The 1^st line treatment of metastatic renal cell carcinoma (mRCC) is either immuno-oncology drug (IO) with IO or IO + vascular endothelial growth factor - tyrosine kinase inhibitors (VEGF-TKIs). At progression, the 2^nd line options are lenvatinib + everolimus (L+E) or cabozantinib which is based on older data from 1^st line TKI era. The best treatment for patients who progress on 1^st line IO combination is not clear. In this study, we report the efficacy and safety of (L+E) in patients with mRCC who progressed on IO + TKI combination.

Methods

This is a retrospective study of mRCC patients, treated at our center from October 2018 to June 2022 who had disease progression after IO + TKI combination. Patients were started on lenvatinib 18 mg and everolimus 5mg per day. As initial patients could not tolerate this dose, after 5 patients, the dose of lenvatinib was reduced to 14mg, with further dose adjustments according to tolerance.

Results

Of the 23 patients in our study; 4 were females and 19 were males. The median age was 54 years. 17 (73.9%) had intermediate risk and 6 (26.1%) had poor risk disease as per IMDC criteria. 11 (47.8%) received L+E as 2^nd line, and 12 (52.2%) as 3^rd line or beyond. 9 (39.1%) patients had partial response (PR), 9 (39.1%) had stable disease while 5 (21.8%) had progressive disease. Overall response rate was 39.1% and disease control rate was 78.2%. Median progression free survival (PFS) was 10 months while median overall survival (OS) was not reached.
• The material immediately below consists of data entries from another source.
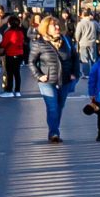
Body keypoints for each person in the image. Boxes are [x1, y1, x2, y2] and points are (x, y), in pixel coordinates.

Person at [31, 14, 80, 142]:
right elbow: (31, 62)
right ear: (46, 28)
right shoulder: (39, 43)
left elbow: (75, 57)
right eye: (54, 25)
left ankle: (54, 129)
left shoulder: (66, 41)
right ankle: (54, 133)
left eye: (58, 25)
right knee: (52, 106)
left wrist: (75, 73)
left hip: (65, 79)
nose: (57, 27)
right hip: (47, 81)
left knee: (59, 106)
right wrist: (39, 75)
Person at [0, 10, 27, 97]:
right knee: (17, 73)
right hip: (20, 54)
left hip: (11, 54)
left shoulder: (9, 33)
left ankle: (9, 90)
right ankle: (17, 91)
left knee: (9, 72)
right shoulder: (20, 32)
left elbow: (4, 43)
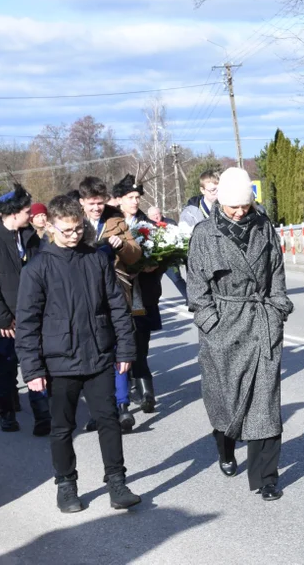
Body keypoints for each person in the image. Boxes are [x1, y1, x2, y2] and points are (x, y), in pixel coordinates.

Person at [14, 195, 141, 513]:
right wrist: (32, 370)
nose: (74, 234)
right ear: (53, 227)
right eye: (67, 230)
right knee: (62, 427)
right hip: (59, 362)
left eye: (78, 228)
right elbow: (27, 323)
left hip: (98, 354)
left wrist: (125, 347)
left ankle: (117, 482)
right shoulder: (38, 268)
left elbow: (117, 308)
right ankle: (66, 485)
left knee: (109, 420)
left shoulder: (97, 259)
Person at [187, 167, 294, 501]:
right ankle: (225, 446)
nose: (240, 211)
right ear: (220, 201)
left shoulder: (264, 227)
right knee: (226, 402)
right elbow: (196, 287)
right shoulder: (205, 234)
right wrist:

The overall survival rate at 1 year was 57.1%. 10 patients completed 1 year and 3 patients completed 2 years of treatment without progression, with the longest follow-up being 41 months. 4 patients showed PR even as 3^rd line therapy after progressing on IO combination. Notable grade 3 adverse events were hypertension - 4 (17.4%), mucositis - 3 (13%), diarrhoea - 3 (13%) and hand-foot syndrome - 2 (8.6%) while lesser grades of dysphonia, fatigue and skin rash were seen. Only 2 patients continued on lenvatinib 18 mg, while the rest required dose reduction.

Conclusions

In this real-world experience, L+E showed substantial clinical activity in pre-treated mRCC patients, even after disease progression with IO combination. L+E combination is well tolerated with appropriate dose adjustment of lenvatinib.

Clinical trial identification

Editorial acknowledgement

Legal entity responsible for the study

The authors.

Funding

Has not received any funding.

Disclosure

All authors have declared no conflicts of interest.